Task inputs Start Marker

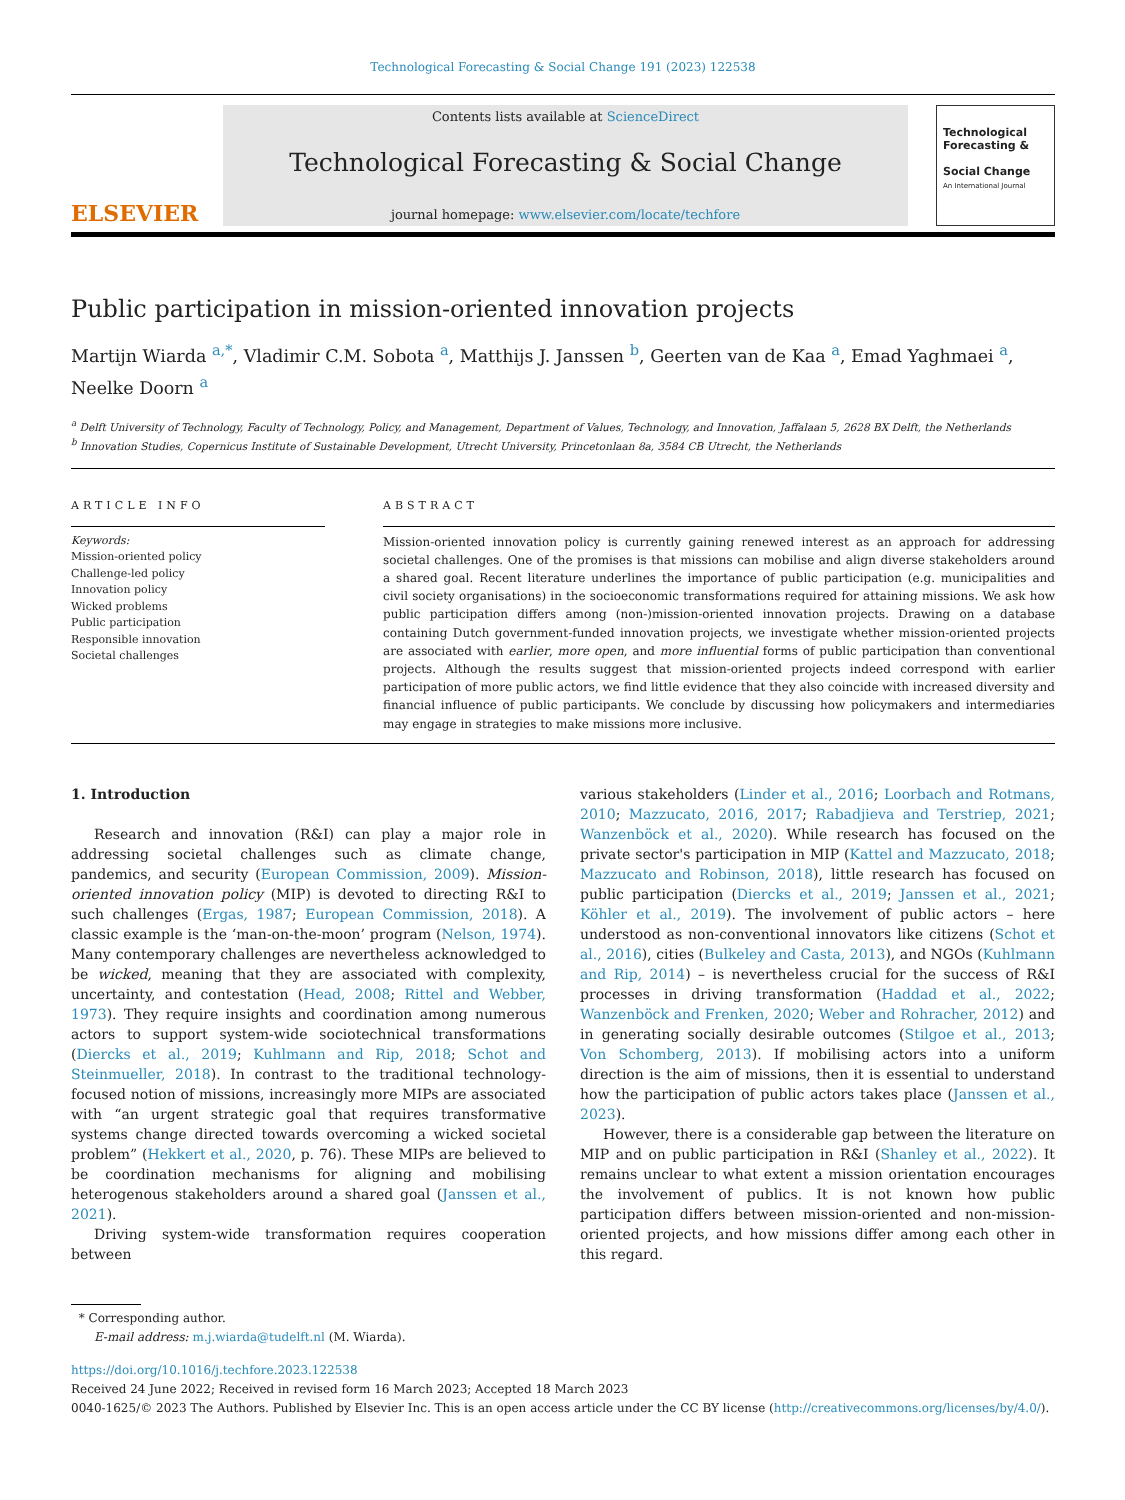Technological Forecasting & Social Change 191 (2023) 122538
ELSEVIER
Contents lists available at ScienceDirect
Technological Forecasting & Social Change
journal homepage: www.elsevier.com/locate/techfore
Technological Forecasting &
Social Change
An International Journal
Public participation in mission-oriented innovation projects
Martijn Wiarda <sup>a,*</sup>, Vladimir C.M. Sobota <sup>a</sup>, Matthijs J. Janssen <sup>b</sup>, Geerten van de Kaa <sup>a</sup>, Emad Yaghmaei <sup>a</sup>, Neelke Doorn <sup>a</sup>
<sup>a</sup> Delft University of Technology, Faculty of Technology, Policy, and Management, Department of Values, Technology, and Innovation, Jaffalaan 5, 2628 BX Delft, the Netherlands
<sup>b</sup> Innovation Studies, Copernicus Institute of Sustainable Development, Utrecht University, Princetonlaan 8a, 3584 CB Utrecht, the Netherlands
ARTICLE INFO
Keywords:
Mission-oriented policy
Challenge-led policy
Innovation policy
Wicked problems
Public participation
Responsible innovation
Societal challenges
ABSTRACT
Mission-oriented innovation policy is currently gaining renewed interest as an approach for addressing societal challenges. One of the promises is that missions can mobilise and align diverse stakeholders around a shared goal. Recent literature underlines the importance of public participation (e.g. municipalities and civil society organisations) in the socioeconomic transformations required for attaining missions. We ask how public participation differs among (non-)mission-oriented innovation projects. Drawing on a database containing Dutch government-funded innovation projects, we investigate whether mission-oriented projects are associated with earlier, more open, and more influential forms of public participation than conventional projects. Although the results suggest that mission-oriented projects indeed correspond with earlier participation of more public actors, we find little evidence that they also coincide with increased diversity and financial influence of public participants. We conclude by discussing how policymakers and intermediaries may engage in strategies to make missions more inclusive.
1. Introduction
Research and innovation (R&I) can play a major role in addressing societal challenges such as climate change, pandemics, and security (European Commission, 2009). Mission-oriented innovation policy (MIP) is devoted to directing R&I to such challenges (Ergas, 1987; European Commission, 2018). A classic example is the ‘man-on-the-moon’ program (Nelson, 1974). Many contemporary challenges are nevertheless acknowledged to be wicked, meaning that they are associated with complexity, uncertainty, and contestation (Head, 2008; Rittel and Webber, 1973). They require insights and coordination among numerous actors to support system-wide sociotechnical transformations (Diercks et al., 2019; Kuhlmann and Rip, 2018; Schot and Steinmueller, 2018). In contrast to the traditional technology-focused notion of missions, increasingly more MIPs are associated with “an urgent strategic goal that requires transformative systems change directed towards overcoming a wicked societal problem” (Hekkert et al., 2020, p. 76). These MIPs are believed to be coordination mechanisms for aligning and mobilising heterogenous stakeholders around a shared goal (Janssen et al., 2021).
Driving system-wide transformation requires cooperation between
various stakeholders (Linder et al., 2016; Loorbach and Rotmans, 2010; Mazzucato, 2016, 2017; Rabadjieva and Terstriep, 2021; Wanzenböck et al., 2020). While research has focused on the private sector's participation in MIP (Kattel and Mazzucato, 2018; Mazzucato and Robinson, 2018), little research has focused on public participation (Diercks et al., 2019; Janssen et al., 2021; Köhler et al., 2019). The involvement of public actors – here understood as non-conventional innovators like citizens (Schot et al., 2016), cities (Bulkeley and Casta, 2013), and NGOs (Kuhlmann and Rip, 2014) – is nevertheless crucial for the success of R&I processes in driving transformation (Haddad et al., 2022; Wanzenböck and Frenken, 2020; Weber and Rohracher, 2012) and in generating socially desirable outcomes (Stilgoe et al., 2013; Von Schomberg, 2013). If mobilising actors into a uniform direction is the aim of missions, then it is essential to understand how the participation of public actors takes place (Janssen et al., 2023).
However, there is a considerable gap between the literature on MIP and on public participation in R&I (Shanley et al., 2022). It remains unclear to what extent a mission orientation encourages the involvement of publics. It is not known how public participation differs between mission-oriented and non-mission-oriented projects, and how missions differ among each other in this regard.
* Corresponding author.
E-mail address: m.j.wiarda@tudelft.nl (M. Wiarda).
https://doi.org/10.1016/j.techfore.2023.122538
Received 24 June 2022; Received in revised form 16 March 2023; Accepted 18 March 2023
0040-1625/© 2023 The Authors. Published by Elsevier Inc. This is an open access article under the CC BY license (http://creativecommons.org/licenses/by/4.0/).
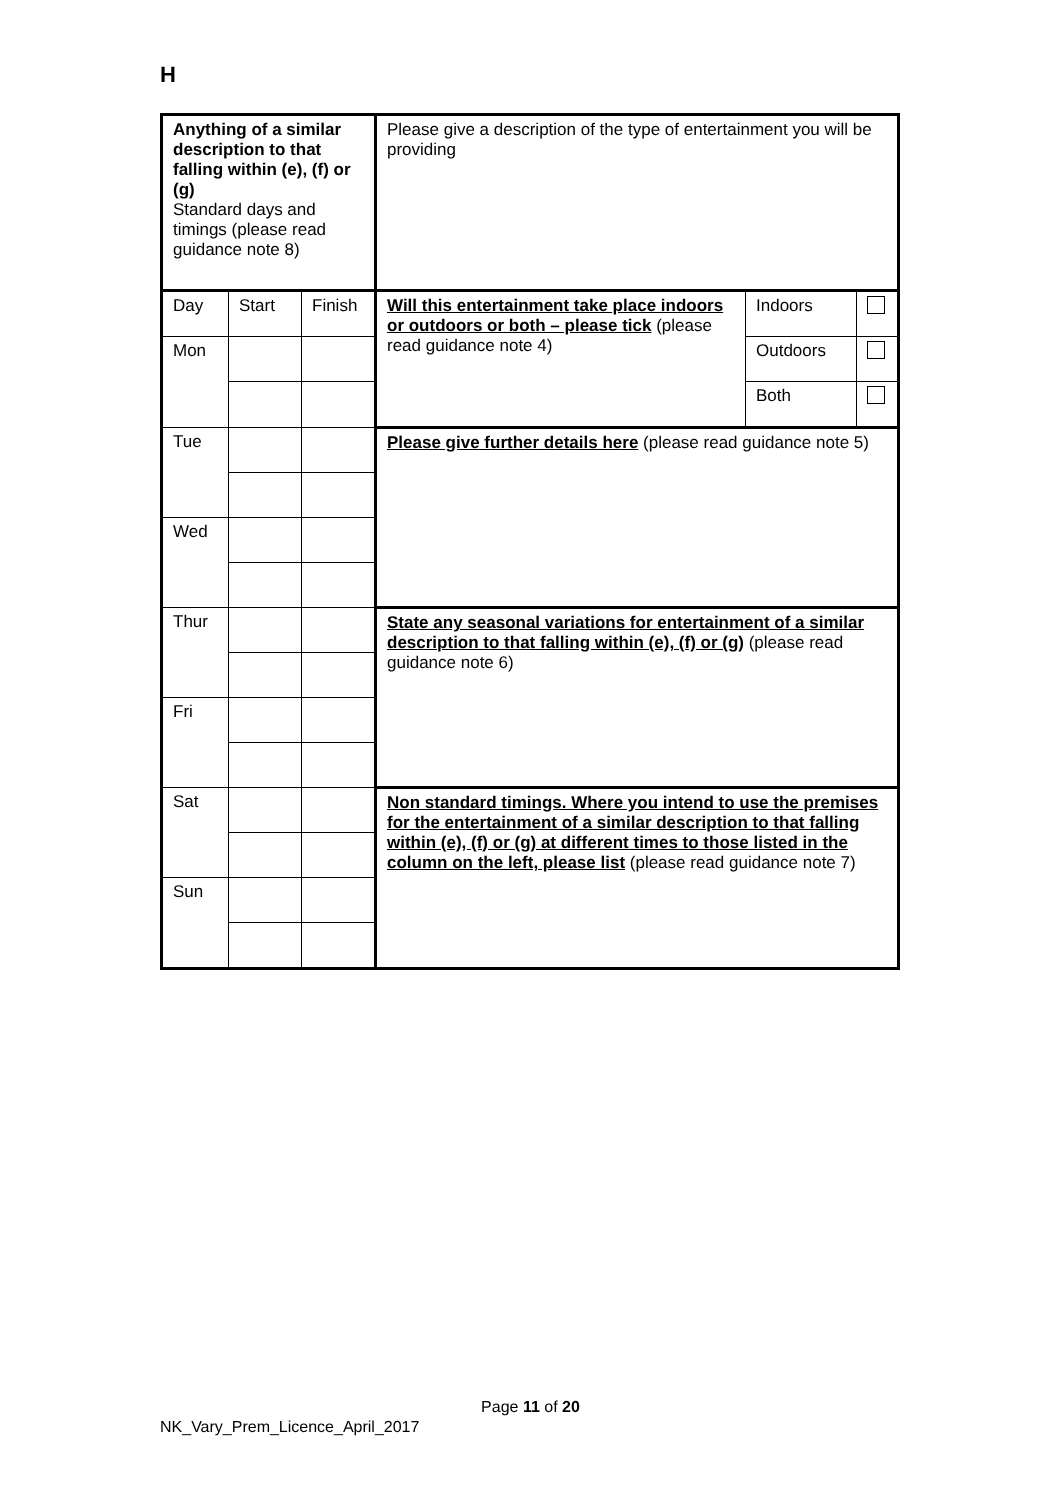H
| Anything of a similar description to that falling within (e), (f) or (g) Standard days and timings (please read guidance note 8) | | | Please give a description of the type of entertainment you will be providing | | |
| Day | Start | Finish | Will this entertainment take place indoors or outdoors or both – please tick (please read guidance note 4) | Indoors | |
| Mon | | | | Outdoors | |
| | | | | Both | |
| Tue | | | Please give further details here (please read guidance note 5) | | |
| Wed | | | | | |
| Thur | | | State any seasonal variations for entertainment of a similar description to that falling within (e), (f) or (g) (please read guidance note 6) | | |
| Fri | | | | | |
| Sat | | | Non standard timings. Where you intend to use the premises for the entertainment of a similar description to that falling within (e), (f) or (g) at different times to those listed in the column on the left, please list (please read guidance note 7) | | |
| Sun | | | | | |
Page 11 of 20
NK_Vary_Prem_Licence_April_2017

Task inputs End Marker
Task inputs Start Marker

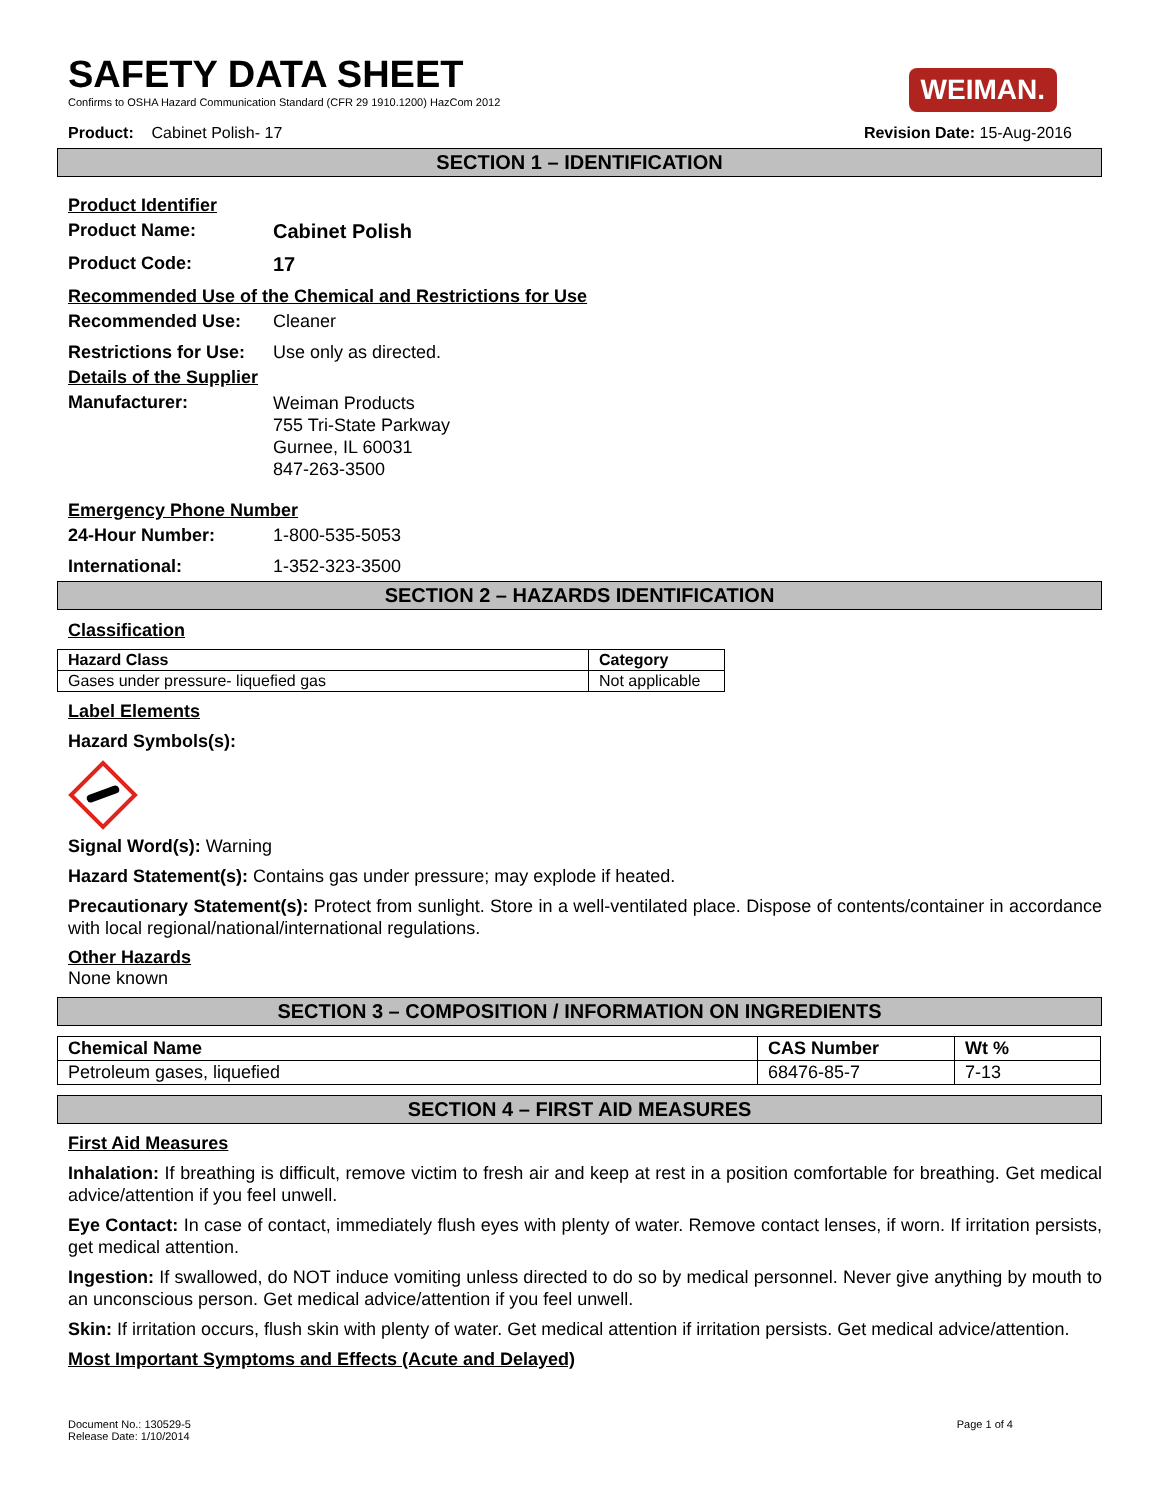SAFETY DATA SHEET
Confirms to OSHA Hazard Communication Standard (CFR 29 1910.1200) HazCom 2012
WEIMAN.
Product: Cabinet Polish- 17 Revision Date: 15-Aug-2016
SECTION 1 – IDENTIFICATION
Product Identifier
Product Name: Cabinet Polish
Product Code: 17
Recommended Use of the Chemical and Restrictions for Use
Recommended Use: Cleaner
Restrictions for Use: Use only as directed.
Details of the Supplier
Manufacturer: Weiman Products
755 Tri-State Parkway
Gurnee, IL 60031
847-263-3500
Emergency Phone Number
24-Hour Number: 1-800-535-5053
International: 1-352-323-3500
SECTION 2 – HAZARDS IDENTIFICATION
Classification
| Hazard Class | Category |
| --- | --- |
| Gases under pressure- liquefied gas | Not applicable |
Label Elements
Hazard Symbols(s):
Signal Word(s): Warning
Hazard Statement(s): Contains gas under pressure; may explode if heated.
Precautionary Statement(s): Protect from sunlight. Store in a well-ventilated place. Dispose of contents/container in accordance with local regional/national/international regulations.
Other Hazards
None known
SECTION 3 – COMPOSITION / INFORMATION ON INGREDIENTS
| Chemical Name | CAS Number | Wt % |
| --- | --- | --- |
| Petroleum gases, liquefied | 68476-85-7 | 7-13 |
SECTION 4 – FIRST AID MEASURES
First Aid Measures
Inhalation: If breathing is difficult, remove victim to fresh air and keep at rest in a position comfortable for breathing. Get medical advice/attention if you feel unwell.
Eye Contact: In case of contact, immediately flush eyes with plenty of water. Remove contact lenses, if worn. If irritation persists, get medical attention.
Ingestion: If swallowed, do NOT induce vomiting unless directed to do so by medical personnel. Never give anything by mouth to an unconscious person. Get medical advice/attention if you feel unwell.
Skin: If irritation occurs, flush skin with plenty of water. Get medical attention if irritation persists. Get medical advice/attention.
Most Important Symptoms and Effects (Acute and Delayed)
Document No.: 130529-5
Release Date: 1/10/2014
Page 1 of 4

Task inputs End Marker

### Aim of the exercise
Return exactly the lines above from the line that has "SECTION 4 – FIRST AID MEASURES" through the line that has "Release Date: 1/10/2014", inclusive, and nothing else.

### Exercise result
SECTION 4 – FIRST AID MEASURES
First Aid Measures
Inhalation: If breathing is difficult, remove victim to fresh air and keep at rest in a position comfortable for breathing. Get medical advice/attention if you feel unwell.
Eye Contact: In case of contact, immediately flush eyes with plenty of water. Remove contact lenses, if worn. If irritation persists, get medical attention.
Ingestion: If swallowed, do NOT induce vomiting unless directed to do so by medical personnel. Never give anything by mouth to an unconscious person. Get medical advice/attention if you feel unwell.
Skin: If irritation occurs, flush skin with plenty of water. Get medical attention if irritation persists. Get medical advice/attention.
Most Important Symptoms and Effects (Acute and Delayed)
Document No.: 130529-5
Release Date: 1/10/2014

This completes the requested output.